▸ **Istruzioni di lavoro**:
1) In base al brano sull'esercito europeo, spiega in una, due o tre frasi la ragione strutturale per cui l'Europa non può dotarsi di un esercito europeo.
2) Secondo il brano sull'esercito europeo, a chi spetta in Spagna il comando delle Forze Armate?

▸ **Segmento di testo**:

A fronte di questa minaccia concretissima l’Europa è oggi costretta, con enorme ritardo, a dotarsi di strumenti autonomi di difesa comune. Non il tanto citato esercito europeo, per una ragione strutturale: non esiste e non è alle viste un effettivo governo europeo – federale o confederale che sia – tanto che a tutt’oggi la politica estera, che decide dell’impiego dell’eventuale esercito europeo, non è affatto materia comunitaria, ma è gestita in modo tutt’altro che omogeneo da ognuno dei ventisette Paesi membri.
Un esercito europeo impone il comando di un vertice politico assolutamente unico, gerarchico e univoco che disponga regole d’ingaggio e operative precise e non ambigue. Un comando monocratico che non può essere esercitato con decisioni assembleari. In democrazia, deve essere autorizzato dai Parlamenti, espressione della sovranità popolare. Ma, una volta autorizzato, deve essere sotto un rigido comando unico. Comando che oggi in Europa è addirittura disomogeneo dal punto di vista istituzionale, in Francia come in Italia, il comando delle Forze Armate è prerogativa del Presidente della Repubblica, in Germania, Stato federale, in tempo di pace, il comando delle Forze Armate è del ministro della Difesa, in tempo di guerra, del Cancelliere. In Spagna, una monarchia, il comando delle Forze Armate è prerogativa del re, istituzione non elettiva. In altri Paesi europei il comando è, vuoi prerogativa del Capo dello Stato, vuoi del premier.
Un quadro istituzionale composito, ancora una volta, che peraltro nessuno ha mai tentato di armonizzare. La domanda “chi è il commander in chief?” dell’esercito europeo è destinata a non avere mai risposta.
Proprio questa unicità obbligata del comando e della gerarchia militare è infatti la ragione del fallimento di tutti i pluridecennali tentativi di costituire un esercito europeo sin dagli anni Cinquanta. Costituirlo, infatti obbliga a costruire prima o contemporaneamente uno Stato Europeo, e in questo Stato, obbliga a definire una figura istituzionale unica che eserciti in modo monocratico il potere militare, che dia gli ordini operativi, dopo la delega del parlamento. E va ricordato che tuttora il Parlamento europeo non ha potere legislativo, ma solo di chiedere alla Commissione di emettere una legge che poi, in seconda battuta, approva.
Il punto, dunque, è che nessuno Stato europeo, in primis quello francese – e senza la Francia, unico Paese continentale dotato di armamenti nucleari, non c’è Europa – ha mai accettato di delegare, se non a sé stesso, il più scabroso e complesso esercizio della sovranità nazionale: inviare in guerra propri cittadini a uccidere e a farsi uccidere.

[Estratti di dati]

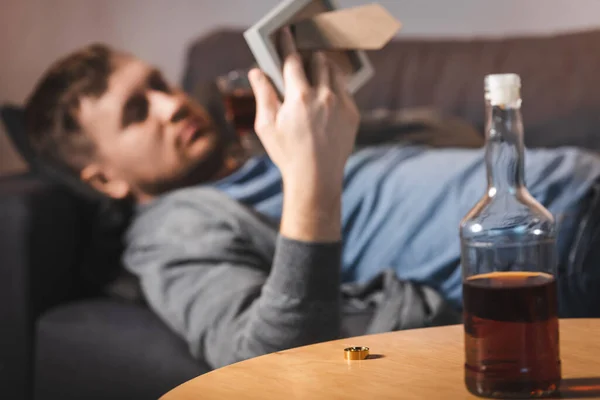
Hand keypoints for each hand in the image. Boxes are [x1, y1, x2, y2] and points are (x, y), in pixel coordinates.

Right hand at [248, 28, 359, 188]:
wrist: (316, 178)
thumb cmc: (287, 153)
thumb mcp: (266, 125)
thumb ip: (263, 94)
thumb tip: (256, 72)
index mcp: (299, 97)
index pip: (292, 60)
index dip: (287, 44)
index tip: (286, 33)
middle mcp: (323, 96)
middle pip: (318, 61)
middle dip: (309, 56)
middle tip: (303, 56)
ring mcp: (341, 105)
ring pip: (334, 73)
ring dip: (325, 68)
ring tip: (317, 72)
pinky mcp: (352, 115)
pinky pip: (345, 91)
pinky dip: (335, 88)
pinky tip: (328, 95)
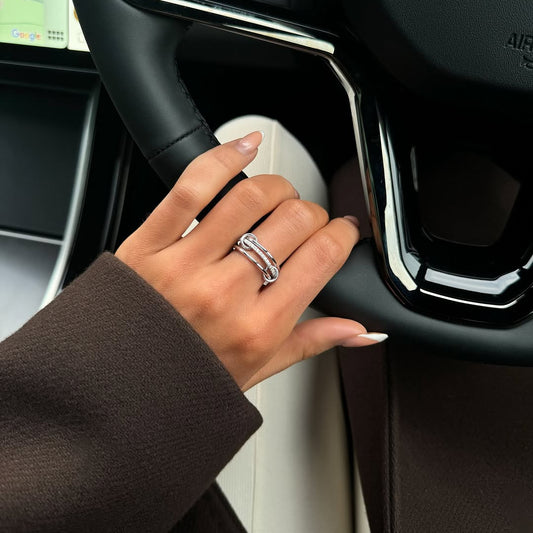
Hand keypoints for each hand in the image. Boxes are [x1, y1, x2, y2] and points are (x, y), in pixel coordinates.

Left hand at [116, 132, 384, 389]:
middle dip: (313, 213)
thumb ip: (313, 342)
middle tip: (307, 222)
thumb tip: (360, 331)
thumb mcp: (259, 369)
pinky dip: (224, 158)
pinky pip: (192, 187)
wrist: (120, 380)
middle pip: (294, 221)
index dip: (343, 234)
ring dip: (278, 187)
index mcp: (259, 327)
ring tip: (279, 197)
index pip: (322, 258)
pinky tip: (245, 148)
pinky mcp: (152, 242)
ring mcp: (187, 264)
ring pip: (251, 197)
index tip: (342, 231)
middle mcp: (226, 293)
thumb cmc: (188, 377)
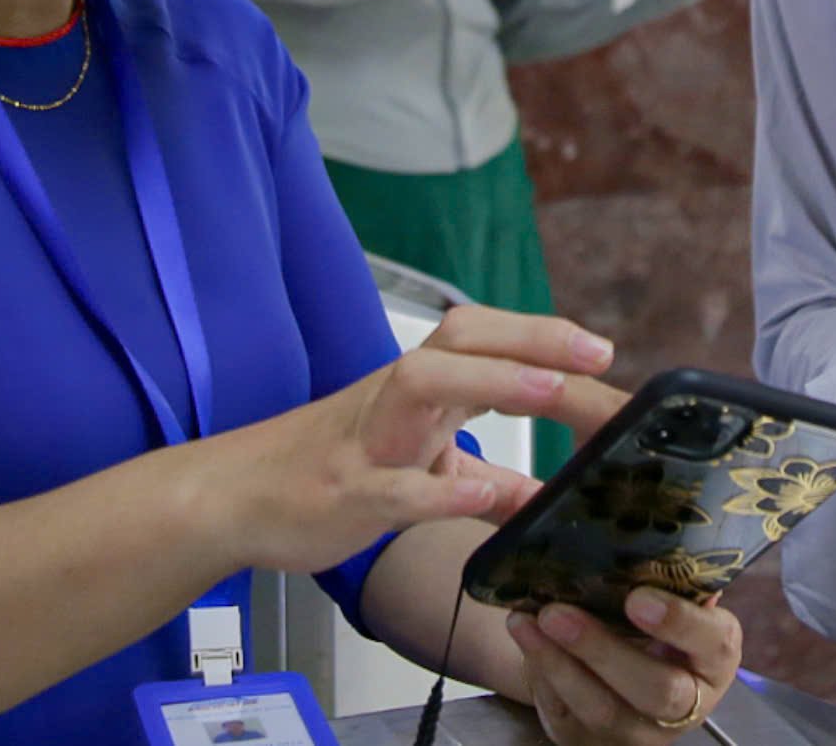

▸ **Risposte ai compiti**:
1) Non esiste, né è in vista, un effettivo governo europeo, federale o confederale. Per questo la politica estera, che decide dell'impiego di un eventuale esercito europeo, non è materia comunitaria ed è gestita in modo tutt'altro che omogeneo da ciascuno dei ventisette Paesi membri.

2) Al re.